> [What you should do]
Reproduce, word for word, the text of all the material below, omitting the pictures.

[Start of Attachment]

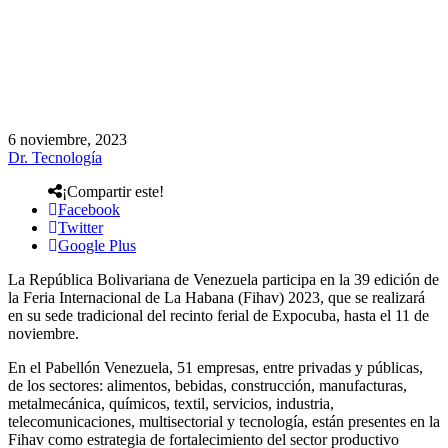
6 noviembre, 2023
Dr. Tecnología
¡Compartir este!
Facebook
Twitter
Google Plus
La República Bolivariana de Venezuela participa en la 39 edición de
la Feria Internacional de La Habana (Fihav) 2023, que se realizará
en su sede tradicional del recinto ferial de Expocuba, hasta el 11 de
noviembre.
En el Pabellón Venezuela, 51 empresas, entre privadas y públicas,
de los sectores: alimentos, bebidas, construcción, manufacturas,
metalmecánica, químicos, textil, servicios, industria,
telecomunicaciones, multisectorial y tecnología, están presentes en la
Fihav como estrategia de fortalecimiento del sector productivo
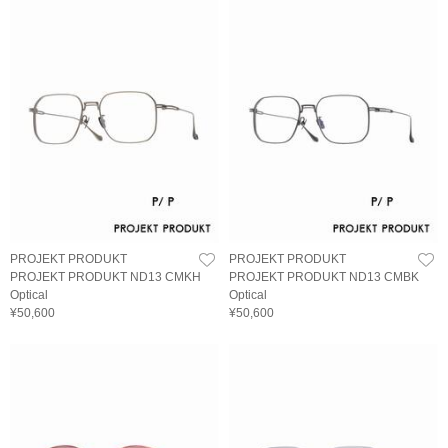
PROJEKT PRODUKT
PROJEKT PRODUKT
PROJEKT PRODUKT ND13 CMKH
PROJEKT PRODUKT ND13 CMBK
Optical
Optical
¥50,600
¥50,600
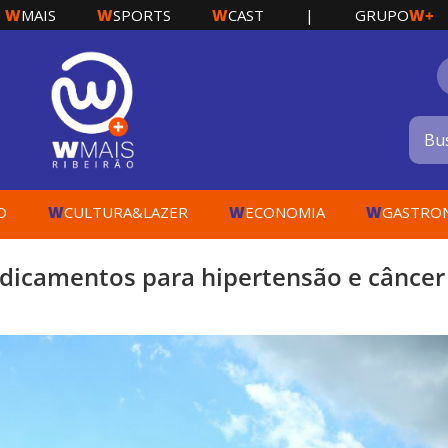
W
W
W
W+
MAIS
SPORTS
CAST
|
GRUPO
W
W
W
O
CULTURA&LAZER
ECONOMIA
GASTRO
dicamentos para hipertensão e câncer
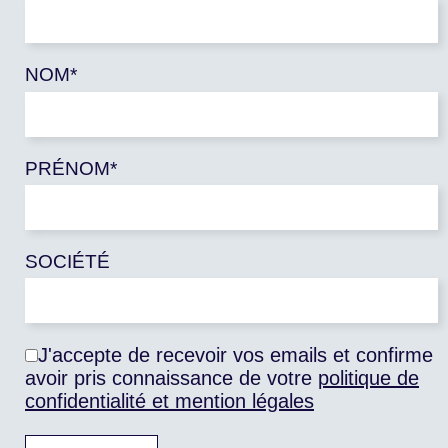
NOM*
PRÉNOM*
SOCIÉTÉ
J'accepte de recevoir vos emails et confirme
CONFÉRENCE INTERNATIONALE
avoir pris connaissance de votre
politique de
confidentialité et mention légales
Transitions agricoles : quelles conditions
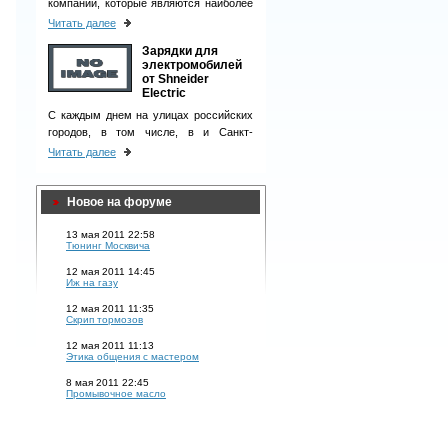
компаний, которые являются наиболее
ответственными деловыми партнерами
Читать далее
и однозначно вызывают чувство
Зарядки для
доверия у клиентов.
электромобилей
от Shneider
Electric
С каждым днем на улицах российских
городов, в том числе, в и Санкт-
Петербурге, появляется все больше
Читать далее
электромобилей.
Новое на форуме
13 мая 2011 22:58
Тюнинг Москвича
12 мая 2011 14:45
Иж на газу
12 мая 2011 11:35
Скрип тормозов
12 мая 2011 11:13
Этика общения с мастером
8 мая 2011 22:45
Промывочное масло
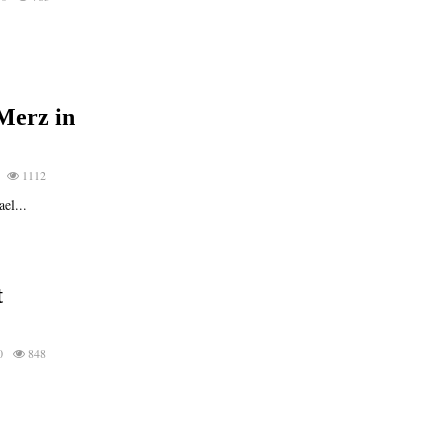
Merz in
1112
el...
t
0
848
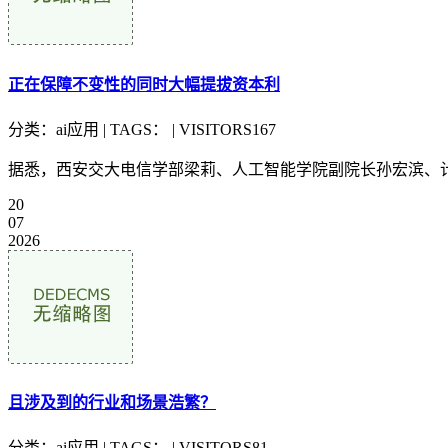
正在保障不变性的同时大幅提拔资本利
分类：ai应用 | TAGS： | VISITORS167
据悉，西安交大电信学部梁莉、人工智能学院副院长孙宏滨、计
20
07
2026
且涉及到的行业和场景浩繁？
分类：ai应用 | TAGS： | VISITORS81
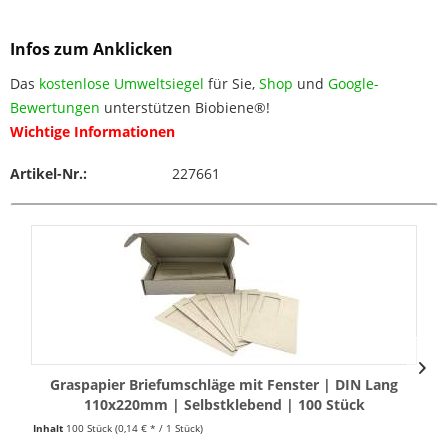
Infos zum Anklicken
Das
kostenlose Umweltsiegel
für Sie,
Shop
und
Google-
Bewertungen
unterstützen Biobiene®!
Wichtige Informationen
Artikel-Nr.:
227661
Graspapier Briefumschläge mit Fenster | DIN Lang
110x220mm | Selbstklebend | 100 Stück
Inhalt
100 Stück
(0,14 € * / 1 Stück)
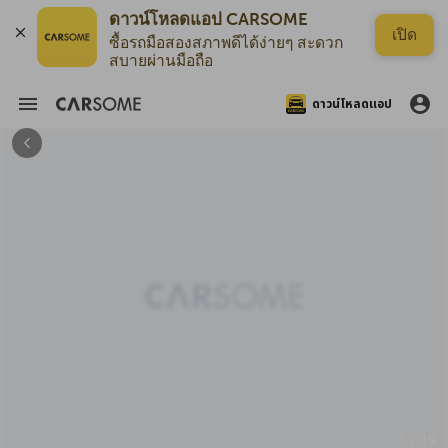
ดาวน์โหลดแอป CARSOME
เปิด
ซื้อรถมือสองสภาพดีได้ง่ายๆ สะดวก
สบายผ่านมือถือ
ดาวน์โหลดแอป
1 / 19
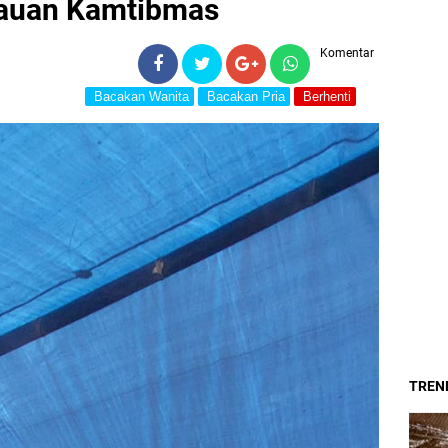
bauan Kamtibmas
Komentar
Bacakan Wanita
Bacakan Pria
Berhenti
TREND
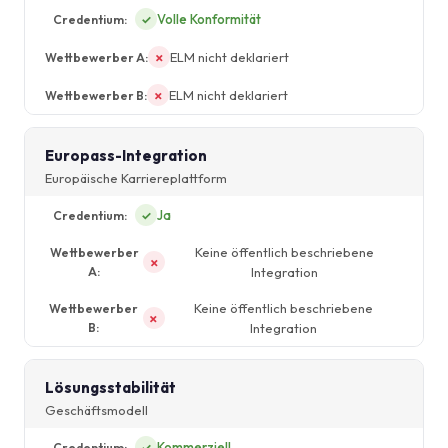
Volle Konformität
✓
ELM nicht deklariert
✗
ELM nicht deklariert
✗
Europass-Integration
Europäische Karriereplattform
Ja
✓
Keine öffentlich beschriebene
✗
Integration
Keine öffentlich beschriebene
✗
Integration
Lösungsstabilität
Geschäftsmodell
Kommerziell
✓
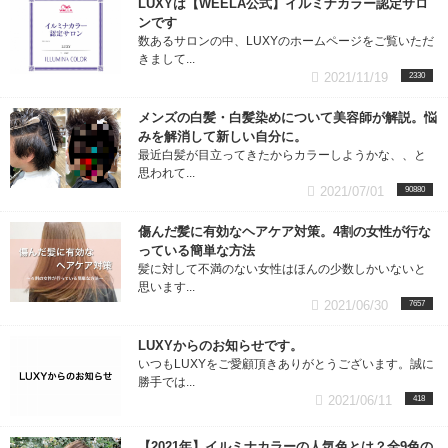
LUXYは【WEELA公式】イルミナカラー認定サロ
ンです
メンズ (7記事)
数あるサロンの中、LUXYのホームページをご覧いただ
きまして...
メンズ・カラー (2記事)
2021/11/19
2330
メンズの白髪・白髪染めについて美容師が解説。悩
メンズ・パーマ (5記事)
みを解消して新しい自分に。
最近白髪が目立ってきたからカラーしようかな、、と
アイテム／商品 (8記事)
思われて...
2021/07/01
90880
お知らせ (8記事)
傷んだ髪に有効なヘアケア対策。4割の女性が行な
っている簡単な方法
髪に対して不満のない女性はほんの少数しかいないと
思います...
2021/06/30
7657
LUXYからのお知らせです。
いつもLUXYをご愛顧頂きありがとうございます。誠に
勝手では...
2021/06/11
418
【2021年】イルミナカラーの人気色とは？全9色の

[End of Attachment]

> [The completed task]
6 noviembre, 2023
Dr. Tecnología
¡Compartir este!
Facebook
Twitter
Google Plus
La República Bolivariana de Venezuela participa en la 39 edición de
la Feria Internacional de La Habana (Fihav) 2023, que se realizará
en su sede tradicional del recinto ferial de Expocuba, hasta el 11 de
noviembre.
En el Pabellón Venezuela, 51 empresas, entre privadas y públicas,
de los sectores: alimentos, bebidas, construcción, manufacturas,
metalmecánica, químicos, textil, servicios, industria,
telecomunicaciones, multisectorial y tecnología, están presentes en la
Fihav como estrategia de fortalecimiento del sector productivo
PROJEKT PRODUKT
PROJEKT PRODUKT
PROJEKT PRODUKT ND13 CMKH
PROJEKT PRODUKT ND13 CMBK
Optical
Optical
¥50,600
¥50,600
W
W
W
W+
MAIS
SPORTS
CAST
|
GRUPO
W
W
W
O
CULTURA&LAZER
ECONOMIA
GASTRO
dicamentos para hipertensão e câncer
NOM*
PRÉNOM*
SOCIÉTÉ
J'accepte de recevoir vos emails et confirme
CONFÉRENCE INTERNATIONALE
avoir pris connaissance de votre
politique de
confidentialité et mention légales
Transitions agricoles : quelles conditions
компаний, которые являются наиболее
ответственными деловыми партнерами
Читать далее
и однозначно вызывают чувство
Зарядки для
доверия у клиентов.
электромобилей
от Shneider
Electric
С каждым днем на улицах российских
городов, в том числе, в и Санкт-
Петербурге, появляется все больше
Читать далее
электромобилей.
Новое на форуме
13 мая 2011 22:58
Тюнинг Москвича
12 мая 2011 14:45
Иж на газу
12 мая 2011 11:35
Скрип тормозов
12 мая 2011 11:13
Этика общения с мастером
8 мая 2011 22:45
Промывочное масло
Merz in
1112
el...
t
0
848
正在保障不变性的同时大幅提拔资本利
分类：ai应用 | TAGS： | VISITORS167
据悉，西安交大电信学部梁莉、人工智能学院副院长孙宏滨、计
20
07
2026
且涉及到的行业和场景浩繁？
分类：ai应用 | TAGS： | VISITORS81
Infos zum Anklicken
Das
kostenlose Umweltsiegel
für Sie,
Shop
und
Google-
Bewertungen
unterstützen Biobiene®!
Wichtige Informationen
Artikel-Nr.:
227661
Graspapier Briefumschläge mit Fenster | DIN Lang
110x220mm | Selbstklebend | 100 Stück
Inhalt
100 Stück
(0,14 € * / 1 Stück)
ดาวน์โหลดแอป CARSOME
เปิด
ซื้อรถมือสองสภาพดีได้ง่ายๆ สะดวก
สบายผ่านมือถือ
ดาวน์โหลดแอป
1 / 19
bauan Kamtibmas
Komentar
Bacakan Wanita
Bacakan Pria
Berhenti
TREND
Volle Konformität
✓
ELM nicht deklariert
✗
ELM nicht deklariert
✗
Europass-Integration
Europäische Karriereplattform
Ja
✓
Keine öffentlich beschriebene
✗
Integration
Keine öffentlich beschriebene
✗
Integration
Lösungsstabilität
Geschäftsmodell
Kommerziell
✓
LUXYは【WEELA公式】イルミナカラー認定サロ
ンです
メンズ (7記事)
数あるサロンの中、LUXYのホームページをご覧いただ
きまして...
メンズ・カラー (2記事)
2021/11/19
2330
メンズの白髪・白髪染めについて美容師が解説。悩
メンズ・パーマ (5記事)
みを解消して新しい自分に。
最近白髪が目立ってきたからカラーしようかな、、と
アイテム／商品 (8記事)
思われて...
2021/07/01
90880
お知らせ (8記事)
傷んだ髪に有効なヘアケア対策。4割の女性が行な
っている簡単な方法
髪に対して不満のない女性はほんの少数しかいないと
思います...
2021/06/30
7657
LUXYからのお知らせです。
いつもLUXYをご愛顧頂きありがとうございます。誠に
勝手では...
2021/06/11
418
【2021年】イルミナカラーの人気色とは？全9色の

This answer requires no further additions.